Huru Celebrates a Growing #Girlforce
“Inspired” doesn’t even begin to describe how we’re feeling at Huru.
It suffices to say that 2019 is off to a memorable start for the Huru team. We traveled to Kenya early this year to check in with our Nairobi team and to commemorate a major Huru moment: our inaugural group of trainees successfully completed Huru’s newly launched Skills Transfer Program!
Huru’s Skills Transfer Program launched last year on the International Day of the Girl to address youth unemployment in East Africa. Young women globally are particularly disadvantaged when it comes to unemployment, as they are less likely to finish secondary school, less likely to enter the formal labor market, and earn substantially less — about 20 percent less — than men when they do find employment. In a recent study by UK Department for International Development (DFID), 49 percent of female youth in Kenya reported being neither in school nor employed, compared with 37 percent of young men.

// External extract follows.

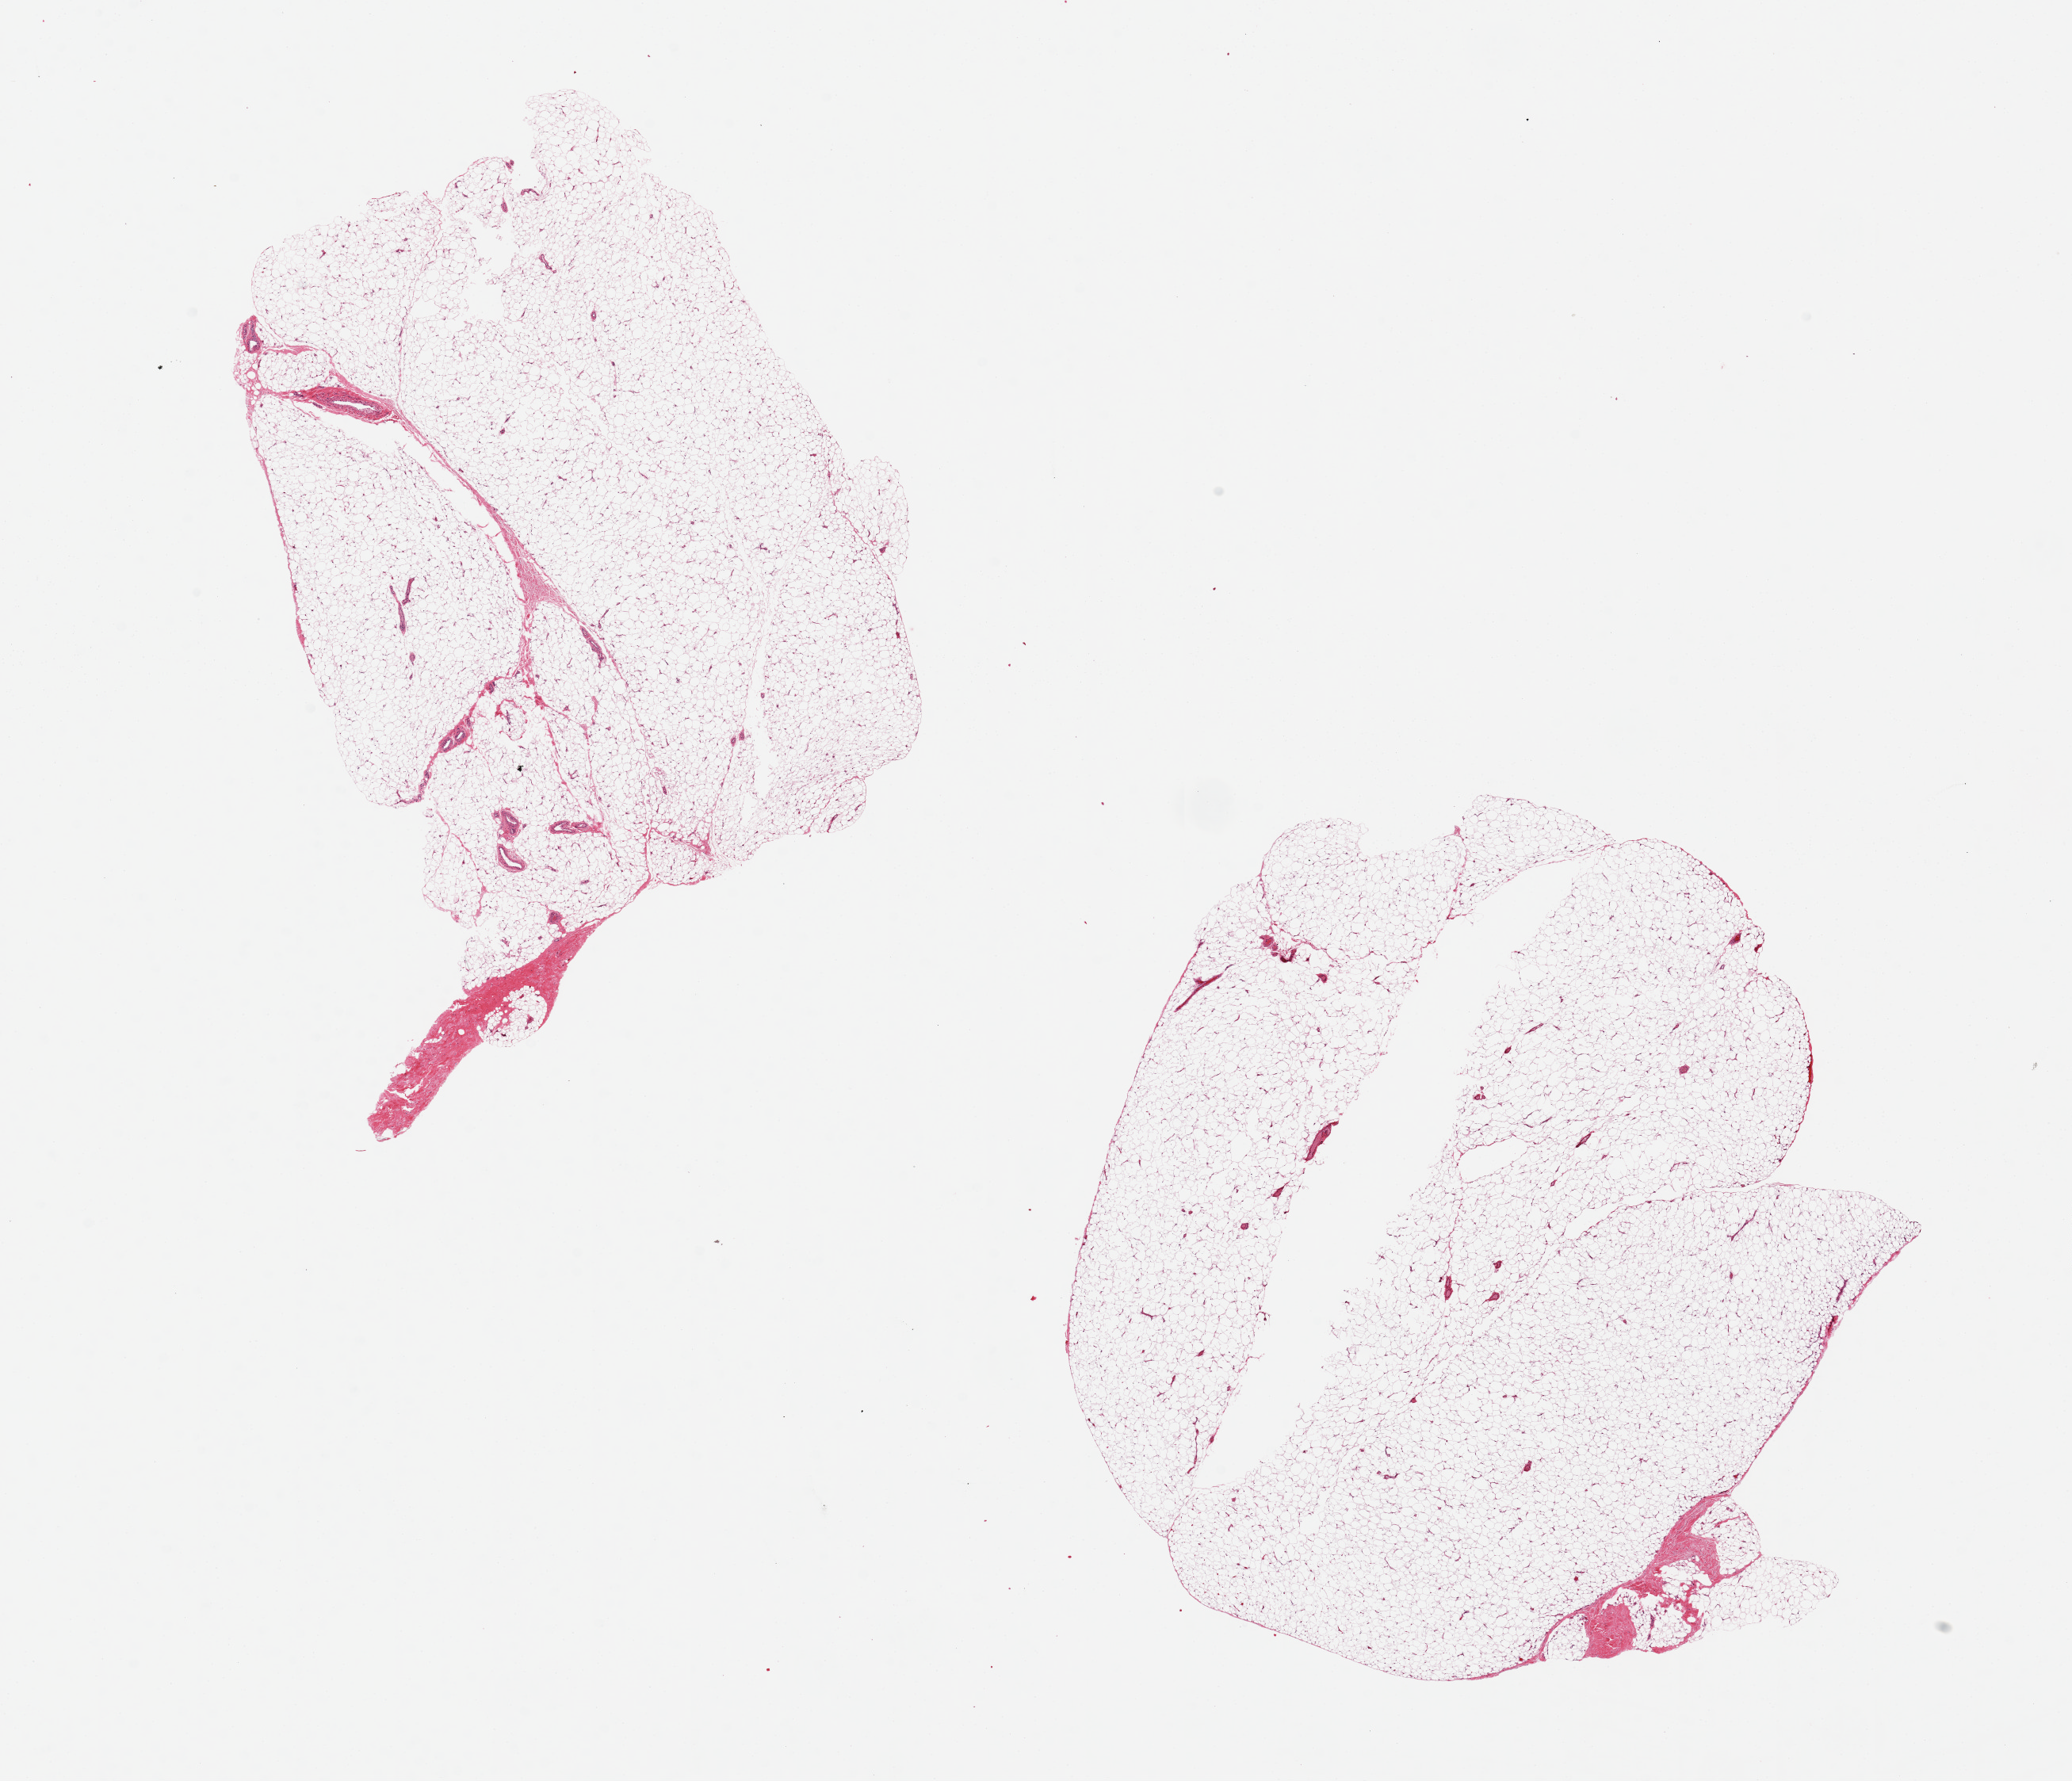
H&E whole-slide image, whole scanned area (about 20.7 x 17.8 mm) shown as a low-resolution overview, PAXgene-fixed, paraffin-embedded tissue, sampled site (target tissue): adipose tissue, tissue donor sample. Male donor.
- reviewer comment on this tissue sample: pieces 8x7 & 7x5 mm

The Skills Transfer Program teaches young women practical industrial sewing skills, supplemented with lessons on business, entrepreneurship, menstrual hygiene management (MHM), sexual and reproductive health and gender-based violence.
At Huru’s formal program launch and graduation ceremony, all of the women proudly sported Huru-purple sashes and smiles that lit up the room. A moving commencement speech was given by one of the young women to an audience filled with Huru supporters from Safaricom, Standard Charter Bank, UNICEF, Micato Safaris and many others. The celebrations were complete with cake cutting, certificates of completion, graduation caps, and A LOT of dancing.
We’ve witnessed quite a transformation in these women. Prior to the program, many of the trainees were shy and nervous, finding comfort in the back of the classroom. However, throughout our eight-week course the young women learned not just marketable, practical sewing skills but also soft skills: financial literacy, business management, goal setting, effective communication skills, and more. By the end of the program, each of these young women were confident and actively participating in the course.
The transformations don’t stop there. All of our 11 trainees have jobs, including one woman who woke up every morning at 4am to sell mandazis(doughnuts) on the roadside before coming to Huru for class. Her goal was to save enough money to purchase her own sewing machine, and she has now done just that! She’s currently working on opening up her own shop.
We’ve seen the very real impact that this training can have on the life of young women in Kenya who have been forced to drop out of school. Our second group of young women started the Skills Transfer Program at the beginning of January, and we can’t wait to see all the ways that they, too, transform into a powerful #girlforce.